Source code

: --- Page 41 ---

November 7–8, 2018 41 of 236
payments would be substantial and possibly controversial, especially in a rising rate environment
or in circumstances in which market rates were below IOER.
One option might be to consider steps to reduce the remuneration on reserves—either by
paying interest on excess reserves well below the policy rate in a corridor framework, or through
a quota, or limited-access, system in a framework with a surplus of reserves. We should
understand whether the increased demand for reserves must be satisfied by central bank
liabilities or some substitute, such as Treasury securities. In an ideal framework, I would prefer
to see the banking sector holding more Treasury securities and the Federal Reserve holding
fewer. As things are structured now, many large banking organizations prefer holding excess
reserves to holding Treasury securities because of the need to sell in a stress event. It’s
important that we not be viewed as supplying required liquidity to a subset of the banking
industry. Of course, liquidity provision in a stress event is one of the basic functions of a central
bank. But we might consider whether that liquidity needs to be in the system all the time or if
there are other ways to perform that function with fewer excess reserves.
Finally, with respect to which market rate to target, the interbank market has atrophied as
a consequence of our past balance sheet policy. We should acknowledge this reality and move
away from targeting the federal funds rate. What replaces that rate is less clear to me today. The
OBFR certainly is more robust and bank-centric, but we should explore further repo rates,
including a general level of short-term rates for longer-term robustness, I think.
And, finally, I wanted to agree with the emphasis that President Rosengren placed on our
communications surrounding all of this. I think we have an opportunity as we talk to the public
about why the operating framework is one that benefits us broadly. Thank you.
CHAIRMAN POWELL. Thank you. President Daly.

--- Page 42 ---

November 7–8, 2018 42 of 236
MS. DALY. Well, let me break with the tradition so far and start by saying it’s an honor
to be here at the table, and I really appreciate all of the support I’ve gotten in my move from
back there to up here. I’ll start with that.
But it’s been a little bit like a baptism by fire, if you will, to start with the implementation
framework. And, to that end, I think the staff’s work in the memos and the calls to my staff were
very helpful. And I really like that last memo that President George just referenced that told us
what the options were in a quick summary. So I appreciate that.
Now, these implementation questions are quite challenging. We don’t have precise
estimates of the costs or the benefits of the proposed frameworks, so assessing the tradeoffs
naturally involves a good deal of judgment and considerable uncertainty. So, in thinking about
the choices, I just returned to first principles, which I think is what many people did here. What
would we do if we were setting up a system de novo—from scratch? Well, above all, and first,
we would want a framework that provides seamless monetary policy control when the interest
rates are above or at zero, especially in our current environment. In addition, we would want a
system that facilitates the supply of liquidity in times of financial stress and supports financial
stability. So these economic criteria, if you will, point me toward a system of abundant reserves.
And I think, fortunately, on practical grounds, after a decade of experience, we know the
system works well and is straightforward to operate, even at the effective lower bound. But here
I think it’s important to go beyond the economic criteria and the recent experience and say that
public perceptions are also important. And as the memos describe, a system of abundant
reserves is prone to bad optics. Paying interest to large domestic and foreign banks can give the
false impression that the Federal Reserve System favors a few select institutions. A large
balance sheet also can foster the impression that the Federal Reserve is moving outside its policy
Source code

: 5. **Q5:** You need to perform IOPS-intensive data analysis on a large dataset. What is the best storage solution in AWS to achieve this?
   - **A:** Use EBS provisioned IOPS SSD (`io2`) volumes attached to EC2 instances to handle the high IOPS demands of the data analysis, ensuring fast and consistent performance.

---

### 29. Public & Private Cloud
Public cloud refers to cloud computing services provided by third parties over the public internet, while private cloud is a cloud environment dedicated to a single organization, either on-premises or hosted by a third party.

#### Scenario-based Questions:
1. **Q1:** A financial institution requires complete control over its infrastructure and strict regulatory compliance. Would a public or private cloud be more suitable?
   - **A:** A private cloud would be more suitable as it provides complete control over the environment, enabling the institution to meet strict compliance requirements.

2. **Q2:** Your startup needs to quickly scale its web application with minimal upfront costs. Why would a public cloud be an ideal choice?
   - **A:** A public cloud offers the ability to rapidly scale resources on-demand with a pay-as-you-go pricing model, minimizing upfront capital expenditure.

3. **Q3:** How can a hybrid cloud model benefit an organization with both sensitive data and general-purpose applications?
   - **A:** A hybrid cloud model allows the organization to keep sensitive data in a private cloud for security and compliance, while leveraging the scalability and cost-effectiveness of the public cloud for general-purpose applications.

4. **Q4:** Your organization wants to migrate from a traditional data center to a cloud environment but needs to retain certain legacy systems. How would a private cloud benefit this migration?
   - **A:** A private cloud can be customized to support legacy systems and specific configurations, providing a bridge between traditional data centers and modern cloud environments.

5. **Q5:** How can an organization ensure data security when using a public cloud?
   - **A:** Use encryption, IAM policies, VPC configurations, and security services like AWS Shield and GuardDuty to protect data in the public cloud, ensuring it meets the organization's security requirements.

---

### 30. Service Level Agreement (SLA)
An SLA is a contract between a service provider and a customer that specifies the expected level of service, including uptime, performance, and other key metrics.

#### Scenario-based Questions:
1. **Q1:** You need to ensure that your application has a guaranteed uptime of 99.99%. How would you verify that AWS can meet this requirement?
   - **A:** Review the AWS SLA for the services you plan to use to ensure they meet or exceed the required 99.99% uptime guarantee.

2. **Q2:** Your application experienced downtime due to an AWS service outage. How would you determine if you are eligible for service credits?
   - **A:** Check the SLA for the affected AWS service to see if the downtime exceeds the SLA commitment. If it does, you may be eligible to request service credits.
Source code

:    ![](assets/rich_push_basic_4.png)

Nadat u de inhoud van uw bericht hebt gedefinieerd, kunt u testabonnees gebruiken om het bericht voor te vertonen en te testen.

Directive: Each record above has to be set down again, exactly and completely.

Reply:
Source code

: --- Page 41 ---

November 7–8, 2018 41 of 236
payments would be substantial and possibly controversial, especially in a rising rate environment
or in circumstances in which market rates were below IOER.
One option might be to consider steps to reduce the remuneration on reserves—either by
paying interest on excess reserves well below the policy rate in a corridor framework, or through
a quota, or limited-access, system in a framework with a surplus of reserves. We should
understand whether the increased demand for reserves must be satisfied by central bank
liabilities or some substitute, such as Treasury securities. In an ideal framework, I would prefer
to see the banking sector holding more Treasury securities and the Federal Reserve holding
fewer. As things are structured now, many large banking organizations prefer holding excess
reserves to holding Treasury securities because of the need to sell in a stress event. It’s
important that we not be viewed as supplying required liquidity to a subset of the banking
industry. Of course, liquidity provision in a stress event is one of the basic functions of a central
bank. But we might consider whether that liquidity needs to be in the system all the time or if
there are other ways to perform that function with fewer excess reserves.
Finally, with respect to which market rate to target, the interbank market has atrophied as
a consequence of our past balance sheet policy. We should acknowledge this reality and move
away from targeting the federal funds rate. What replaces that rate is less clear to me today. The
OBFR certainly is more robust and bank-centric, but we should explore further repo rates,
including a general level of short-term rates for longer-term robustness, I think.
And, finally, I wanted to agree with the emphasis that President Rosengren placed on our
communications surrounding all of this. I think we have an opportunity as we talk to the public
about why the operating framework is one that benefits us broadly. Thank you.
CHAIRMAN POWELL. Thank you. President Daly.

--- Page 42 ---

November 7–8, 2018 42 of 236
MS. DALY. Well, let me break with the tradition so far and start by saying it’s an honor
to be here at the table, and I really appreciate all of the support I’ve gotten in my move from
back there to up here. I’ll start with that.
But it’s been a little bit like a baptism by fire, if you will, to start with the implementation
framework. And, to that end, I think the staff’s work in the memos and the calls to my staff were
very helpful. And I really like that last memo that President George just referenced that told us
what the options were in a quick summary. So I appreciate that.
Now, these implementation questions are quite challenging. We don’t have precise
estimates of the costs or the benefits of the proposed frameworks, so assessing the tradeoffs
naturally involves a good deal of judgment and considerable uncertainty. So, in thinking about
the choices, I just returned to first principles, which I think is what many people did here. What
would we do if we were setting up a system de novo—from scratch? Well, above all, and first,
we would want a framework that provides seamless monetary policy control when the interest
rates are above or at zero, especially in our current environment. In addition, we would want a
system that facilitates the supply of liquidity in times of financial stress and supports financial
stability. So these economic criteria, if you will, point me toward a system of abundant reserves.
And I think, fortunately, on practical grounds, after a decade of experience, we know the
system works well and is straightforward to operate, even at the effective lower bound. But here
I think it’s important to go beyond the economic criteria and the recent experience and say that
public perceptions are also important. And as the memos describe, a system of abundant
reserves is prone to bad optics. Paying interest to large domestic and foreign banks can give the
false impression that the Federal Reserve System favors a few select institutions. A large
balance sheet also can foster the impression that the Federal Reserve is moving outside its policy
Source code

: 5. **Q5:** You need to perform IOPS-intensive data analysis on a large dataset. What is the best storage solution in AWS to achieve this?
   - **A:** Use EBS provisioned IOPS SSD (`io2`) volumes attached to EC2 instances to handle the high IOPS demands of the data analysis, ensuring fast and consistent performance.

---

### 29. Public & Private Cloud
Public cloud refers to cloud computing services provided by third parties over the public internet, while private cloud is a cloud environment dedicated to a single organization, either on-premises or hosted by a third party.

#### Scenario-based Questions:
1. **Q1:** A financial institution requires complete control over its infrastructure and strict regulatory compliance. Would a public or private cloud be more suitable?
   - **A:** A private cloud would be more suitable as it provides complete control over the environment, enabling the institution to meet strict compliance requirements.

2. **Q2:** Your startup needs to quickly scale its web application with minimal upfront costs. Why would a public cloud be an ideal choice?
   - **A:** A public cloud offers the ability to rapidly scale resources on-demand with a pay-as-you-go pricing model, minimizing upfront capital expenditure.

3. **Q3:** How can a hybrid cloud model benefit an organization with both sensitive data and general-purpose applications?
   - **A:** A hybrid cloud model allows the organization to keep sensitive data in a private cloud for security and compliance, while leveraging the scalability and cost-effectiveness of the public cloud for general-purpose applications.

4. **Q4:** Your organization wants to migrate from a traditional data center to a cloud environment but needs to retain certain legacy systems. How would a private cloud benefit this migration?
   - **A:** A private cloud can be customized to support legacy systems and specific configurations, providing a bridge between traditional data centers and modern cloud environments.

5. **Q5:** How can an organization ensure data security when using a public cloud?
   - **A:** Use encryption, IAM policies, VPC configurations, and security services like AWS Shield and GuardDuty to protect data in the public cloud, ensuring it meets the organization's security requirements.

---

### 30. Service Level Agreement (SLA)
An SLA is a contract between a service provider and a customer that specifies the expected level of service, including uptime, performance, and other key metrics.

#### Scenario-based Questions:
1. **Q1:** You need to ensure that your application has a guaranteed uptime of 99.99%. How would you verify that AWS can meet this requirement?
   - **A:** Review the AWS SLA for the services you plan to use to ensure they meet or exceed the required 99.99% uptime guarantee.

2. **Q2:** Your application experienced downtime due to an AWS service outage. How would you determine if you are eligible for service credits?
   - **A:** Check the SLA for the affected AWS service to see if the downtime exceeds the SLA commitment. If it does, you may be eligible to request service credits.
Source code

:    ![](assets/rich_push_basic_4.png)

Nadat u de inhoud van uw bericht hebt gedefinieerd, kunt u testabonnees gebruiken om het bericht voor te vertonen en te testen.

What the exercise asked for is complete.